• **WHAT TO PRODUCE**
Copy out the material below word for word, everything from the line containing "850 to 1000" down to the line containing "What is the value of the 4th", with both of those lines included.

• **DATA RECORDS**
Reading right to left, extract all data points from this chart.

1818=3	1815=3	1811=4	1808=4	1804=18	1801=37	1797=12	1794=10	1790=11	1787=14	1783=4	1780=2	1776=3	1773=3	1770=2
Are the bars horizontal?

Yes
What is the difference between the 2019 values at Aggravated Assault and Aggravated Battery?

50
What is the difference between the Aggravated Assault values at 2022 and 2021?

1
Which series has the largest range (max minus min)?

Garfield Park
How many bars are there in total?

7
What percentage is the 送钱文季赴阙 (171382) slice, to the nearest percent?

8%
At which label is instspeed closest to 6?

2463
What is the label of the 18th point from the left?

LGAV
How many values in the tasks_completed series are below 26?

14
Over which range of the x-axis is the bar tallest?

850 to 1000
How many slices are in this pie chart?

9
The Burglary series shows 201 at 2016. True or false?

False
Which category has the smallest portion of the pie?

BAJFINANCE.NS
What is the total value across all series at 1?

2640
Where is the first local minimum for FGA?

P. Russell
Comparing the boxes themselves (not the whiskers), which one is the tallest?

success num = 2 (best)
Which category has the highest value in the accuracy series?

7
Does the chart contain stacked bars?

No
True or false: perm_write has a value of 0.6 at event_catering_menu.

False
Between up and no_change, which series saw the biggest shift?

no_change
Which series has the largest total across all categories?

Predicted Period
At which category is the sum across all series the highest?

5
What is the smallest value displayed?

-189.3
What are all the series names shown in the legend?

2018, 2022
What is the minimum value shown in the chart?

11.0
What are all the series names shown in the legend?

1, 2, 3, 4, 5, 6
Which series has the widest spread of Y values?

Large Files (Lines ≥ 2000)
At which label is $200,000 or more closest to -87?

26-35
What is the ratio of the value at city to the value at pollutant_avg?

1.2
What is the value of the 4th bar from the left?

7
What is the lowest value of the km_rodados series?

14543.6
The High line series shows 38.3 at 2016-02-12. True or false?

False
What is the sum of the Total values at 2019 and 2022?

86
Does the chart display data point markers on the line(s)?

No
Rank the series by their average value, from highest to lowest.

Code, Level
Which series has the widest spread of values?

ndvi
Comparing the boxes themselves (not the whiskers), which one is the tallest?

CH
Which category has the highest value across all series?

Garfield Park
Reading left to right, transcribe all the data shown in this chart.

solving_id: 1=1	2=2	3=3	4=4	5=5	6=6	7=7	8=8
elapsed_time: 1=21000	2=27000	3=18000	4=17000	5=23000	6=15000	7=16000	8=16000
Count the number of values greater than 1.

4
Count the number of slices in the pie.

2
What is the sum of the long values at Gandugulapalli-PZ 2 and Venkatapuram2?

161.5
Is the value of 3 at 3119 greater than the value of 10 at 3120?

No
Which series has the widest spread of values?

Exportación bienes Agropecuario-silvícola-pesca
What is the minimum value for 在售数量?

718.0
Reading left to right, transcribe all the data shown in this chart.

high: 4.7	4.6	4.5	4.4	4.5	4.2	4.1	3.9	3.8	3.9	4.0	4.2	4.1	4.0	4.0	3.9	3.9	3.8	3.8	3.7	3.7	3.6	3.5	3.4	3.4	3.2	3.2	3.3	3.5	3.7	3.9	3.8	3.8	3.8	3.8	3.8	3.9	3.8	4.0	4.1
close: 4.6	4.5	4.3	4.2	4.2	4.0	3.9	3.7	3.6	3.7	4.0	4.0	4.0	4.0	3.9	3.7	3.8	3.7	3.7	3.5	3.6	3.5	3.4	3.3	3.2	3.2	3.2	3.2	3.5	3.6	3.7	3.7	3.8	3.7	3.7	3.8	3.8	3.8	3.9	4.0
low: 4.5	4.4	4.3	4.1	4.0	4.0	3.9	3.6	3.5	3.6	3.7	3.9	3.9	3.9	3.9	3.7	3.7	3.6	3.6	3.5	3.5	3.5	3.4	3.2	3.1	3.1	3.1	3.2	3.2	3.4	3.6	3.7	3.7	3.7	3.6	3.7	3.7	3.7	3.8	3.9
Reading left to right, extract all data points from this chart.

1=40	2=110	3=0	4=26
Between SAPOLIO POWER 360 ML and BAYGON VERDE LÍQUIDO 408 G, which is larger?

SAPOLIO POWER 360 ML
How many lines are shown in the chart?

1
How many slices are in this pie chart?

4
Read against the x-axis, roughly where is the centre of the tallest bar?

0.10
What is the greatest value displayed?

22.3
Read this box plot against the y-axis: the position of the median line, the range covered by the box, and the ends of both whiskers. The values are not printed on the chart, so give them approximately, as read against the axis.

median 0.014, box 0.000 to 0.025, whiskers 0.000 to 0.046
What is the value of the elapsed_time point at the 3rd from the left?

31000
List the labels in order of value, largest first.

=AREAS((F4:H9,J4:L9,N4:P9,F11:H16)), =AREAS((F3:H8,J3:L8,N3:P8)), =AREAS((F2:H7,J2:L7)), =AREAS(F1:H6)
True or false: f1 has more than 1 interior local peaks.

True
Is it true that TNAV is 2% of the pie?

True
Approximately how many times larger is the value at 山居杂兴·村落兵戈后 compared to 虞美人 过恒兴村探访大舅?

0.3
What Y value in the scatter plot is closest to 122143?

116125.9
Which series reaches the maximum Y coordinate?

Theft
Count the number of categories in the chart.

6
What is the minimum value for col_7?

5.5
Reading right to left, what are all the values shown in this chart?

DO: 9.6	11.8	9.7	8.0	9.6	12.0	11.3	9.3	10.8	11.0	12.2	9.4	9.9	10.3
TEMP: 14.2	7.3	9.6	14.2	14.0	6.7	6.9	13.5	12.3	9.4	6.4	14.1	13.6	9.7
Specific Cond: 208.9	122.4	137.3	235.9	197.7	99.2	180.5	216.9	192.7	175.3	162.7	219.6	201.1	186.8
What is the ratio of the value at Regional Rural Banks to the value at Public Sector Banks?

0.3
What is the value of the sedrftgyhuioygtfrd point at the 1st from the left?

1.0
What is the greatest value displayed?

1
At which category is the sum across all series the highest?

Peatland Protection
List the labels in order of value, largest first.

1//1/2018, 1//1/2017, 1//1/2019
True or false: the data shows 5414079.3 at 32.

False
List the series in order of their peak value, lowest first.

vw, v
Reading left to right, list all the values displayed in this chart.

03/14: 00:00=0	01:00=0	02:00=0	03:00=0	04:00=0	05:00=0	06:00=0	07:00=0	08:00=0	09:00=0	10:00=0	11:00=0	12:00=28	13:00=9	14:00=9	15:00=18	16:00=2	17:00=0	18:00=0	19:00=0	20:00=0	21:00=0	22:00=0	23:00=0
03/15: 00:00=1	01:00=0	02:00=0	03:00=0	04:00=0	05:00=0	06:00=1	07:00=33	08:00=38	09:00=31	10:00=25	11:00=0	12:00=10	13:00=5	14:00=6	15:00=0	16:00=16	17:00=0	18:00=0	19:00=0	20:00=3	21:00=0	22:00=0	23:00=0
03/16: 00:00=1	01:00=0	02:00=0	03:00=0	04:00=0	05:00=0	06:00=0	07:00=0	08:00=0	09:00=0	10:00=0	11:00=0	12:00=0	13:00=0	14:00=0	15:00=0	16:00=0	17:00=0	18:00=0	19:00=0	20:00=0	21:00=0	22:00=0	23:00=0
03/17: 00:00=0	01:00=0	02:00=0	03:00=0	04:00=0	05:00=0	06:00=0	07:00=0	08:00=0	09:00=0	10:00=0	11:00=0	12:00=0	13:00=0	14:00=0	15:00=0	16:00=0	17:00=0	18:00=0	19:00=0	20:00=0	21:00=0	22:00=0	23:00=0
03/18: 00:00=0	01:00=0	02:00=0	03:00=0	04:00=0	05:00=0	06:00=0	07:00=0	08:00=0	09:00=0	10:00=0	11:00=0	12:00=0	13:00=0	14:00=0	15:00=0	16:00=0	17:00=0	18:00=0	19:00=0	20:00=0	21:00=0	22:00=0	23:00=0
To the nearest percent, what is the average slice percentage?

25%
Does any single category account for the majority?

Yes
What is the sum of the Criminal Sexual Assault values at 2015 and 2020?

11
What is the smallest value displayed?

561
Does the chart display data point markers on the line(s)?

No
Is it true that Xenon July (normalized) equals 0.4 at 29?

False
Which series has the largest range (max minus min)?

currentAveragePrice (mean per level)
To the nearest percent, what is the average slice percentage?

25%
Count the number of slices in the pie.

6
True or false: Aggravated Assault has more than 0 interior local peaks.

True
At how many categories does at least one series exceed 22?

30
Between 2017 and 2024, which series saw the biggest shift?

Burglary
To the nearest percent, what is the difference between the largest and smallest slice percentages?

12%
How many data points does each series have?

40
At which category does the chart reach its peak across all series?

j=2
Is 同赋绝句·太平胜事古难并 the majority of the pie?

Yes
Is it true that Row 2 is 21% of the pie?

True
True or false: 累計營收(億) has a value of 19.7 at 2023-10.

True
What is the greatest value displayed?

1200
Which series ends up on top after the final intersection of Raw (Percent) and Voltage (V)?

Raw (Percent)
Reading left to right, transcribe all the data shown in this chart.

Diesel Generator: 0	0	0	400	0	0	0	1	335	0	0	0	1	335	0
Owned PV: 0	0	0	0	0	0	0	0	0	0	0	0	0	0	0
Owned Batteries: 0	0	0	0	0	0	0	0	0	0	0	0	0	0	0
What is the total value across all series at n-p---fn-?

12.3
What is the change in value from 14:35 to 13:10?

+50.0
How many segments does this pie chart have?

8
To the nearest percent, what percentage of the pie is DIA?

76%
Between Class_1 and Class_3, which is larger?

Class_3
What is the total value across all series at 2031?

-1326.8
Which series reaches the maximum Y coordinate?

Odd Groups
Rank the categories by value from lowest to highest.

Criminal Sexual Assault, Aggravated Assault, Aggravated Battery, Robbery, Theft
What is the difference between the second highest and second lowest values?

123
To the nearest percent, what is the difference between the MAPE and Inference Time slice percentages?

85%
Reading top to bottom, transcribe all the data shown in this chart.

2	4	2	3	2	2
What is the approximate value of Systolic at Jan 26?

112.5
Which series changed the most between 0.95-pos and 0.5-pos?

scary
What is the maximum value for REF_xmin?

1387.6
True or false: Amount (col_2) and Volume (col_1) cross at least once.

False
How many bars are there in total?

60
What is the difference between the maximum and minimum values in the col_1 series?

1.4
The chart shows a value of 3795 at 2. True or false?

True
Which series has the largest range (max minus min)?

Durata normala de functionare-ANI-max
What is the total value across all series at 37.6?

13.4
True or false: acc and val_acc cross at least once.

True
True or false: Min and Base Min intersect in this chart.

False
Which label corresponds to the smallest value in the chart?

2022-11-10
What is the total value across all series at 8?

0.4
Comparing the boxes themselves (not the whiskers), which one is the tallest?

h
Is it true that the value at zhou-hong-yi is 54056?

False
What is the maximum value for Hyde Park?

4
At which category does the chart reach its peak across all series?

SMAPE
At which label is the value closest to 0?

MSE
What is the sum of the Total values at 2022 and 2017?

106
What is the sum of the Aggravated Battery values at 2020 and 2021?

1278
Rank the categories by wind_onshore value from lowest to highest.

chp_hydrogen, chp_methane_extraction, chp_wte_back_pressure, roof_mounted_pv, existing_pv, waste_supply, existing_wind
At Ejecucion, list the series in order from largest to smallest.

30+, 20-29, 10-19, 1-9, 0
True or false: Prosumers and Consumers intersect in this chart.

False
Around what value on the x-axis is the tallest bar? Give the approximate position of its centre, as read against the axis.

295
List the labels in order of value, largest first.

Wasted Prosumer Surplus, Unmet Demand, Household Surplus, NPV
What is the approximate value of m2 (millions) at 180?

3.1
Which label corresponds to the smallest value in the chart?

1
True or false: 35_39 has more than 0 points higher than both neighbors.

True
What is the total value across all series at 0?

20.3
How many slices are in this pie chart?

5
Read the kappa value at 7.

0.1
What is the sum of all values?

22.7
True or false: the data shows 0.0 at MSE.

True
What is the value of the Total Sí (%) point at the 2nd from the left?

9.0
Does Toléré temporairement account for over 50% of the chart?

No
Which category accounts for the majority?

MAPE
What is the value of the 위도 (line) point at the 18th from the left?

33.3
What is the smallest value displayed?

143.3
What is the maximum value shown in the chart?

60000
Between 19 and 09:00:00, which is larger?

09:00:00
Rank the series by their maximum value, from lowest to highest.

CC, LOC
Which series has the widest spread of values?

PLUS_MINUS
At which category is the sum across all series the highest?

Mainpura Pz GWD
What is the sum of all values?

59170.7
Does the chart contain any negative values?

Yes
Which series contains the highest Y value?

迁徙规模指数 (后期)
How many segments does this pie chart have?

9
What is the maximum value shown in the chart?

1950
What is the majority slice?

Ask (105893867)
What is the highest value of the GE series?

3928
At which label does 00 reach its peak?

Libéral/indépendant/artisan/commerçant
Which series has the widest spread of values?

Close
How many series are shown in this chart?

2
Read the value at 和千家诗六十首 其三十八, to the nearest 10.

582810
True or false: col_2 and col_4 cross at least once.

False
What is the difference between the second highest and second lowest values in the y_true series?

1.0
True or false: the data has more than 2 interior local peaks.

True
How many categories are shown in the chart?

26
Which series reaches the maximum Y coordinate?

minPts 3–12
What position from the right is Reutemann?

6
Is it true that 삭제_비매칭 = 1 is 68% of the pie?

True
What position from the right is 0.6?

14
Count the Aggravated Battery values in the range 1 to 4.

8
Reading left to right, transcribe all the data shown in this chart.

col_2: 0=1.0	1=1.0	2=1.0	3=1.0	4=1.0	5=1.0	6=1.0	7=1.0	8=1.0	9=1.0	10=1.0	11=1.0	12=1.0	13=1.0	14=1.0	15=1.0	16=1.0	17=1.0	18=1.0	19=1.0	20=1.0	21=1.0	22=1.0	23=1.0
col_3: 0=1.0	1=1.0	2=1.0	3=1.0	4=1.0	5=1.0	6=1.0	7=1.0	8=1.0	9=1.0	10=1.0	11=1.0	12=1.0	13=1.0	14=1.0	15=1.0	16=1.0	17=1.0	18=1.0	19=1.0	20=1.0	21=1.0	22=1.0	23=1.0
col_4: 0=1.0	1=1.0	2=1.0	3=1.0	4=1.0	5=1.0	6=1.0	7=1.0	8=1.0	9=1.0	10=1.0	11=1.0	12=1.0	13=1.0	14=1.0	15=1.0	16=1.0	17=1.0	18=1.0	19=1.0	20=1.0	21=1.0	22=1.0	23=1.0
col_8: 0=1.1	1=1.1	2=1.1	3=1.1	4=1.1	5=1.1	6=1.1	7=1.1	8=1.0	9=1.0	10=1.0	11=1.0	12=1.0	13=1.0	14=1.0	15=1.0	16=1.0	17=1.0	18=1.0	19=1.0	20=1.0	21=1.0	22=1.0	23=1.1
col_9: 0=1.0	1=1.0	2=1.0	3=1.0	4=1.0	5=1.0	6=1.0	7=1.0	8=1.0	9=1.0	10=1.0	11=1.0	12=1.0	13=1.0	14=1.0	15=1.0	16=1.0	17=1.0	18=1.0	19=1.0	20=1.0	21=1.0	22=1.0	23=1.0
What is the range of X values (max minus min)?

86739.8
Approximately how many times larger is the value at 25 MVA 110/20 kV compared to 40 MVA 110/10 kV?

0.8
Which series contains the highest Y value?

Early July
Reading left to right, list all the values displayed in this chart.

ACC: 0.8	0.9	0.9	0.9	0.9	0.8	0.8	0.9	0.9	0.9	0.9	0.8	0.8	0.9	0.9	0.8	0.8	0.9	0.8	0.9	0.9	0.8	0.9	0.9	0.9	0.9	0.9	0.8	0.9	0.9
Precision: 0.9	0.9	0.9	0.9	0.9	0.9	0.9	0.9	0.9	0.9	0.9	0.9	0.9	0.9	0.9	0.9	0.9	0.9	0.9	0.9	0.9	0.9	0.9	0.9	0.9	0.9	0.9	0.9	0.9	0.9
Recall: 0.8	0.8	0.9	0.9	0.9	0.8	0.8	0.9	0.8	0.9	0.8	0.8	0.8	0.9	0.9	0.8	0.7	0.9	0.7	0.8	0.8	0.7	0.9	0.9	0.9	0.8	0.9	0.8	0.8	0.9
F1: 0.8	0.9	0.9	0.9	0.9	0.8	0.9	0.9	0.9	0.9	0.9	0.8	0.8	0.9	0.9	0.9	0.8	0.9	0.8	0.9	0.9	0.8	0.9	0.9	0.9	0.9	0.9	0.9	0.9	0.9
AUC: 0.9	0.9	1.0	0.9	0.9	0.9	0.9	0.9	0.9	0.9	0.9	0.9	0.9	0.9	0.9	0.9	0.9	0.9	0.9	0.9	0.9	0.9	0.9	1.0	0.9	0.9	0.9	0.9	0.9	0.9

• **THE ANSWER**
850 to 1000
How many slices are in this pie chart?

9
The Burglary series shows 201 at 2016. True or false?

False
Which category has the smallest portion of the pie?

BAJFINANCE.NS
What is the total value across all series at 1?

2640
Where is the first local minimum for FGA?

P. Russell
Comparing the boxes themselves (not the whiskers), which one is the tallest?

success num = 2 (best)
Which category has the highest value in the accuracy series?

7
Does the chart contain stacked bars?

No
True or false: perm_write has a value of 0.6 at event_catering_menu.

False
Between up and no_change, which series saw the biggest shift?

no_change
Which series has the largest total across all categories?

Predicted Period
At which category is the sum across all series the highest?

5
What is the smallest value displayed?

-189.3
What are all the series names shown in the legend?

2018, 2022
What is the minimum value shown in the chart?

11.0
What are all the series names shown in the legend?

1, 2, 3, 4, 5, 6
Which series has the widest spread of Y values?

Large Files (Lines ≥ 2000)
At which label is $200,000 or more closest to -87?

26-35
What is the ratio of the value at city to the value at pollutant_avg?

1.2
What is the value of the 4th bar from the left?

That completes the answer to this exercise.